[Text extractions by page]
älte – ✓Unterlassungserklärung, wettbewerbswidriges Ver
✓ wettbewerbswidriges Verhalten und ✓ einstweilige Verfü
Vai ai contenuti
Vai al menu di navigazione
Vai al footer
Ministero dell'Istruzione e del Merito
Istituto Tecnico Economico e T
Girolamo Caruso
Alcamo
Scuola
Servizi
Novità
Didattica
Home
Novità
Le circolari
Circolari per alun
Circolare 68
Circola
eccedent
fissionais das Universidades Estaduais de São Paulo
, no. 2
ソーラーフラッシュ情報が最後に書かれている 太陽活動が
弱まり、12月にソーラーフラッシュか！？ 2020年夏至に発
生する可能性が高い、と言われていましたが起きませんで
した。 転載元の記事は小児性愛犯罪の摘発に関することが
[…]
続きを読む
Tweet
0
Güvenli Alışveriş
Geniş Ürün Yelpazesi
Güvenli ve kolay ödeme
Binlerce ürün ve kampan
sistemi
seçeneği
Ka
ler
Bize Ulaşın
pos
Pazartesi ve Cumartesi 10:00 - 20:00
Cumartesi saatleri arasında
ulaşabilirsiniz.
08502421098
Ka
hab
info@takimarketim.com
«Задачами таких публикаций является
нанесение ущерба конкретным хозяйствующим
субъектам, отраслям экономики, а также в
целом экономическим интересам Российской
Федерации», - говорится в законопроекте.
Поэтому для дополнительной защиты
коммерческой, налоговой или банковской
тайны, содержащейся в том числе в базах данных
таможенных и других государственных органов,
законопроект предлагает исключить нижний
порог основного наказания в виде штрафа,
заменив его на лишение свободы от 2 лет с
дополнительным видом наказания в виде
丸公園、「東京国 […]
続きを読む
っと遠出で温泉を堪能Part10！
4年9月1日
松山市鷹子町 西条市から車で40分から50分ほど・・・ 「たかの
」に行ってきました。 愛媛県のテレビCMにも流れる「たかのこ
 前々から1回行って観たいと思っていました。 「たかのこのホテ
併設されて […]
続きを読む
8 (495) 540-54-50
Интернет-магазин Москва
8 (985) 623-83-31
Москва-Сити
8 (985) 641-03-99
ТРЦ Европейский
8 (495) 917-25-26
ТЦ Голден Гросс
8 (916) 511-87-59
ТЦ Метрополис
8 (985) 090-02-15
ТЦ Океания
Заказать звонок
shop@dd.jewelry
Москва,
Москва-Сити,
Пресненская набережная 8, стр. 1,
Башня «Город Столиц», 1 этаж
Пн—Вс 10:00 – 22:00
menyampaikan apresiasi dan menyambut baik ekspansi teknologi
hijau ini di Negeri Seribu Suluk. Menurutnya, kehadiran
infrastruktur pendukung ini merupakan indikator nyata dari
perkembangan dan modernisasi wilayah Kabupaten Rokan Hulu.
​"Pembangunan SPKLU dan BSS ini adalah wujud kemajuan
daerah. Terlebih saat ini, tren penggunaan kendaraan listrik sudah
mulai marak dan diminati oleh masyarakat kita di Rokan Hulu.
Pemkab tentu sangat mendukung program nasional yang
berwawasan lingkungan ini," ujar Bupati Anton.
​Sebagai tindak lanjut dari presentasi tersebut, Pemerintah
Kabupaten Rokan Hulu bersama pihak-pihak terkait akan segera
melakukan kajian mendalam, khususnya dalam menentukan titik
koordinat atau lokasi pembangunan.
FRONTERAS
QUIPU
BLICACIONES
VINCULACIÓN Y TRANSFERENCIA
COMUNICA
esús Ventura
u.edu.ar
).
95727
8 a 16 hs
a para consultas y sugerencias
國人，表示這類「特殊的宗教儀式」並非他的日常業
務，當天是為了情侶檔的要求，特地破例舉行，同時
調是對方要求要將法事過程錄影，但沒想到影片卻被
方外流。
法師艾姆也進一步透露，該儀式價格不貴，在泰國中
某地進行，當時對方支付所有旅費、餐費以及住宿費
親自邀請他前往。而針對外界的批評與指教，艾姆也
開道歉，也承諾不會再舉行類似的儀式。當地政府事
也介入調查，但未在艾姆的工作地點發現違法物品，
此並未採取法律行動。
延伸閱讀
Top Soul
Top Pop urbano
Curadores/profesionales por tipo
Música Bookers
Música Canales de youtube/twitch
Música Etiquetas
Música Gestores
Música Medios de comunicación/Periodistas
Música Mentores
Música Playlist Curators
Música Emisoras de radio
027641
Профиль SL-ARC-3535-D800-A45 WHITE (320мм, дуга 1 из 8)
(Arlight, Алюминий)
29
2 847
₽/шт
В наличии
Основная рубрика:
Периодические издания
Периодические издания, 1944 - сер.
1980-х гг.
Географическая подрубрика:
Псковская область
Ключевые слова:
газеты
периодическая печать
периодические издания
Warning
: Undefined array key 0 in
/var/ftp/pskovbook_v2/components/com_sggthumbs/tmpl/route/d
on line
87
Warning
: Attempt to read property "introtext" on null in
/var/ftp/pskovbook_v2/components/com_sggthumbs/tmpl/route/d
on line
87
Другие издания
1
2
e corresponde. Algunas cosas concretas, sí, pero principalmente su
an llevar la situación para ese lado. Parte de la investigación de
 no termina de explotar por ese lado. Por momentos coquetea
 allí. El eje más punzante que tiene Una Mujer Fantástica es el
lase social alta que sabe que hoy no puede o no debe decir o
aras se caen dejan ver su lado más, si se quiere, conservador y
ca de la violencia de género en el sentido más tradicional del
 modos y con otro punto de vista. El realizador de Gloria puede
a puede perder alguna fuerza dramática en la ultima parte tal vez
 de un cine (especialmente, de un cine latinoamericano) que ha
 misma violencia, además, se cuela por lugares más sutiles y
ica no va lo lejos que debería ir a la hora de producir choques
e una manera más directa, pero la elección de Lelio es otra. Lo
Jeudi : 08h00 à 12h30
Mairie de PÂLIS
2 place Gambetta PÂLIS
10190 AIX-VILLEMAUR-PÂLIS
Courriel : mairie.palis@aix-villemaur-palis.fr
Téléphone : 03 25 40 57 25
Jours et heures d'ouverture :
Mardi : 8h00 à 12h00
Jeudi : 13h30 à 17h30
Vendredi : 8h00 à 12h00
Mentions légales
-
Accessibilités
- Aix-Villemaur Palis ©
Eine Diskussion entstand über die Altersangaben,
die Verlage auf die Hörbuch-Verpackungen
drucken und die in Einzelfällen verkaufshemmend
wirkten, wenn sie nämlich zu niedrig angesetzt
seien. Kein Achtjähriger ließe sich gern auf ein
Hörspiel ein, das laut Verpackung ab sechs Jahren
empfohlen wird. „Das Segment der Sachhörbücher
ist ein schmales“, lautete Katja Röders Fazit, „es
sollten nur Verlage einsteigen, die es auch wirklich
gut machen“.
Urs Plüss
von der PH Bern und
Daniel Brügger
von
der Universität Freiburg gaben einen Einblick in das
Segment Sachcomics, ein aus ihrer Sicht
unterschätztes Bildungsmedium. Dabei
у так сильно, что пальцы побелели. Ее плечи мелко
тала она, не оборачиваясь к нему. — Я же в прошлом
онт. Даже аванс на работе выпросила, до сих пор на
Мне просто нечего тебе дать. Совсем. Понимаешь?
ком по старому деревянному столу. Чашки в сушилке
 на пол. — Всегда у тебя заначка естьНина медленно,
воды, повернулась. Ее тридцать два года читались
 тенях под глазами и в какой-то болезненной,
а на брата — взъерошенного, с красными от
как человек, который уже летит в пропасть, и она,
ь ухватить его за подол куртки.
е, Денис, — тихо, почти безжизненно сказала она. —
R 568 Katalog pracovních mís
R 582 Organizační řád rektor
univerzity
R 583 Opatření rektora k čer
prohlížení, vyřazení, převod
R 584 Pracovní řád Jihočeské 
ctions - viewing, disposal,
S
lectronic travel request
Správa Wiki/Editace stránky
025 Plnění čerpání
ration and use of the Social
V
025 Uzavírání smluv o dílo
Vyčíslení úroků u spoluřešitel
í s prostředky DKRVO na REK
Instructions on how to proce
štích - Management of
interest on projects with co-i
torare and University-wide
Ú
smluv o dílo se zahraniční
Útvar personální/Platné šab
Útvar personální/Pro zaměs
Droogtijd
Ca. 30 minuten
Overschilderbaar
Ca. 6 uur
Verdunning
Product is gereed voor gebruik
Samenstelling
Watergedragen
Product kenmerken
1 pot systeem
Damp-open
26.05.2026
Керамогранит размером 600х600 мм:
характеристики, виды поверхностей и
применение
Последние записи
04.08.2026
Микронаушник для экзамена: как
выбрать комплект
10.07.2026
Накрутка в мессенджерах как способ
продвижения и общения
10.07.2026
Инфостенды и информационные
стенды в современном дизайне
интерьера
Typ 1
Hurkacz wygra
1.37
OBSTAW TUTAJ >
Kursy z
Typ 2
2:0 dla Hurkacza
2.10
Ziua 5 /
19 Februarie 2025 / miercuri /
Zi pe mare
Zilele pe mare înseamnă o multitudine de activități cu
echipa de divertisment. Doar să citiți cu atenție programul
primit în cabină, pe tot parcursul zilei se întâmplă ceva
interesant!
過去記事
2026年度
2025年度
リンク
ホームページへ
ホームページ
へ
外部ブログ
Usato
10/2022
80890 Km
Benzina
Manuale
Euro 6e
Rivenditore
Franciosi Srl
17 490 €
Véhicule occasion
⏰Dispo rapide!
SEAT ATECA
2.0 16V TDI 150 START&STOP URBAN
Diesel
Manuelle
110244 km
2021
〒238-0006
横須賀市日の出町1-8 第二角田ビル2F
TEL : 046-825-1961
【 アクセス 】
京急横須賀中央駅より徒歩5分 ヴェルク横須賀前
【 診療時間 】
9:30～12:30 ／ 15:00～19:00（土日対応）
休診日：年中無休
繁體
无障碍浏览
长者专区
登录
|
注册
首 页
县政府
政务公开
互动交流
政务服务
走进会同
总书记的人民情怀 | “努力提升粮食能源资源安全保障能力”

Written task: Reproduce the listing word for word, from its first line through the line containing "ujar Bupati Anton.", with both of those lines included.

Answer:
älte – ✓Unterlassungserklärung, wettbewerbswidriges Ver
✓ wettbewerbswidriges Verhalten und ✓ einstweilige Verfü
Vai ai contenuti
Vai al menu di navigazione
Vai al footer
Ministero dell'Istruzione e del Merito
Istituto Tecnico Economico e T
Girolamo Caruso
Alcamo
Scuola
Servizi
Novità
Didattica
Home
Novità
Le circolari
Circolari per alun
Circolare 68
Circola
eccedent
fissionais das Universidades Estaduais de São Paulo
, no. 2
ソーラーフラッシュ情報が最後に書かれている 太陽活動が
弱まり、12月にソーラーフラッシュか！？ 2020年夏至に発
生する可能性が高い、と言われていましたが起きませんで
した。 転載元の記事は小児性愛犯罪の摘発に関することが
[…]
続きを読む
Tweet
0
Güvenli Alışveriş
Geniş Ürün Yelpazesi
Güvenli ve kolay ödeme
Binlerce ürün ve kampan
sistemi
seçeneği
Ka
ler
Bize Ulaşın
pos
Pazartesi ve Cumartesi 10:00 - 20:00
Cumartesi saatleri arasında
ulaşabilirsiniz.
08502421098
Ka
hab
info@takimarketim.com
«Задачами таких публикаций является
нанесение ущерба конкретным хозяйствующим
субъектам, отраслям экономики, а также в
целом экономическим интересам Российской
Федерации», - говорится в законопроекте.
Поэтому для дополнительной защиты
коммерческой, налоговой или банковской
тайны, содержащейся в том числе в базах данных
таможенных и других государственных органов,
законопроект предлагает исключить нижний
порог основного наказания в виде штрафа,
заменив его на лишение свободы от 2 лет с
дополнительным видом наказания в виде
丸公園、「東京国 […]
続きを読む
っと遠出で温泉を堪能Part10！
4年9月1日
松山市鷹子町 西条市から車で40分から50分ほど・・・ 「たかの
」に行ってきました。 愛媛県のテレビCMにも流れる「たかのこ
 前々から1回行って観たいと思っていました。 「たかのこのホテ
併設されて […]
続きを読む
8 (495) 540-54-50
Интернет-магазин Москва
8 (985) 623-83-31
Москва-Сити
8 (985) 641-03-99
ТРЦ Европейский
8 (495) 917-25-26
ТЦ Голден Гросс
8 (916) 511-87-59
ТЦ Метрополис
8 (985) 090-02-15
ТЦ Океания
Заказать звонок
shop@dd.jewelry
Москва,
Москва-Сити,
Пресненская набережная 8, стр. 1,
Башня «Город Столиц», 1 этаж
Пн—Вс 10:00 – 22:00
menyampaikan apresiasi dan menyambut baik ekspansi teknologi
hijau ini di Negeri Seribu Suluk. Menurutnya, kehadiran
infrastruktur pendukung ini merupakan indikator nyata dari
perkembangan dan modernisasi wilayah Kabupaten Rokan Hulu.
​"Pembangunan SPKLU dan BSS ini adalah wujud kemajuan
daerah. Terlebih saat ini, tren penggunaan kendaraan listrik sudah
mulai marak dan diminati oleh masyarakat kita di Rokan Hulu.
Pemkab tentu sangat mendukung program nasional yang
berwawasan lingkungan ini," ujar Bupati Anton.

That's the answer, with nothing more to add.